━━ TASK MATERIAL ━━

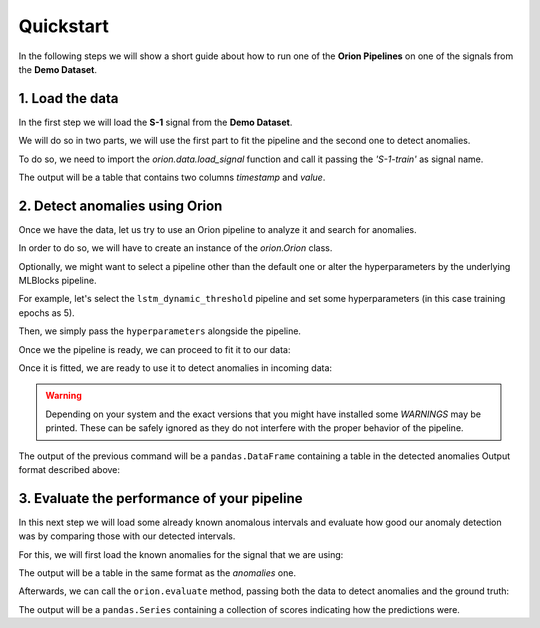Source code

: .. _quickstart:

Quickstart
==========

In the following steps we will show a short guide about how to run one of the **Orion Pipelines**
on one of the signals from the **Demo Dataset**.

1. Load the data
----------------

In the first step we will load the **S-1** signal from the **Demo Dataset**.

We will do so in two parts, we will use the first part to fit the
pipeline and the second one to detect anomalies.

To do so, we need to import the `orion.data.load_signal` function and call it passing the `'S-1-train'` as signal name.

.. ipython:: python
    :okwarning:

	from orion.data import load_signal

	train_data = load_signal('S-1-train')

	train_data.head()

The output will be a table that contains two columns `timestamp` and `value`.

2. Detect anomalies using Orion
-------------------------------

Once we have the data, let us try to use an Orion pipeline to analyze it and search for anomalies.

In order to do so, we will have to create an instance of the `orion.Orion` class.

.. ipython:: python
    :okwarning:

	from orion import Orion

	orion = Orion()

Optionally, we might want to select a pipeline other than the default one or alter the hyperparameters by the underlying MLBlocks pipeline.

For example, let's select the ``lstm_dynamic_threshold`` pipeline and set some hyperparameters (in this case training epochs as 5).

.. ipython:: python
    :okwarning:

    hyperparameters = {
        'keras.Sequential.LSTMTimeSeriesRegressor#1': {
            'epochs': 5
        }
    }

Then, we simply pass the ``hyperparameters`` alongside the pipeline.

.. ipython:: python
    :okwarning:

    orion = Orion(
        pipeline='lstm_dynamic_threshold',
        hyperparameters=hyperparameters
    )

Once we the pipeline is ready, we can proceed to fit it to our data:

.. ipython:: python
    :okwarning:

	orion.fit(train_data)


Once it is fitted, we are ready to use it to detect anomalies in incoming data:

.. ipython:: python
    :okwarning:

	new_data = load_signal('S-1-new')
	anomalies = orion.detect(new_data)

.. warning::

	Depending on your system and the exact versions that you might have installed some *WARNINGS* may be printed. These can be safely ignored as they do not interfere with the proper behavior of the pipeline.

The output of the previous command will be a ``pandas.DataFrame`` containing a table in the detected anomalies
Output format described above:

.. ipython:: python
    :okwarning:

    anomalies


3. Evaluate the performance of your pipeline
--------------------------------------------

In this next step we will load some already known anomalous intervals and evaluate how
good our anomaly detection was by comparing those with our detected intervals.

For this, we will first load the known anomalies for the signal that we are using:

.. ipython:: python
    :okwarning:

	from orion.data import load_anomalies

	ground_truth = load_anomalies('S-1')

	ground_truth

The output will be a table in the same format as the `anomalies` one.

Afterwards, we can call the ``orion.evaluate`` method, passing both the data to detect anomalies and the ground truth:

.. ipython:: python
    :okwarning:

	scores = orion.evaluate(new_data, ground_truth)
	scores

The output will be a ``pandas.Series`` containing a collection of scores indicating how the predictions were.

━━━

__PROBLEM DETAILS__. What lines of the data contain the string "Dataset"? List them.

__TASK RESULT__.
on one of the signals from the **Demo Dataset**.
In the first step we will load the **S-1** signal from the **Demo Dataset**.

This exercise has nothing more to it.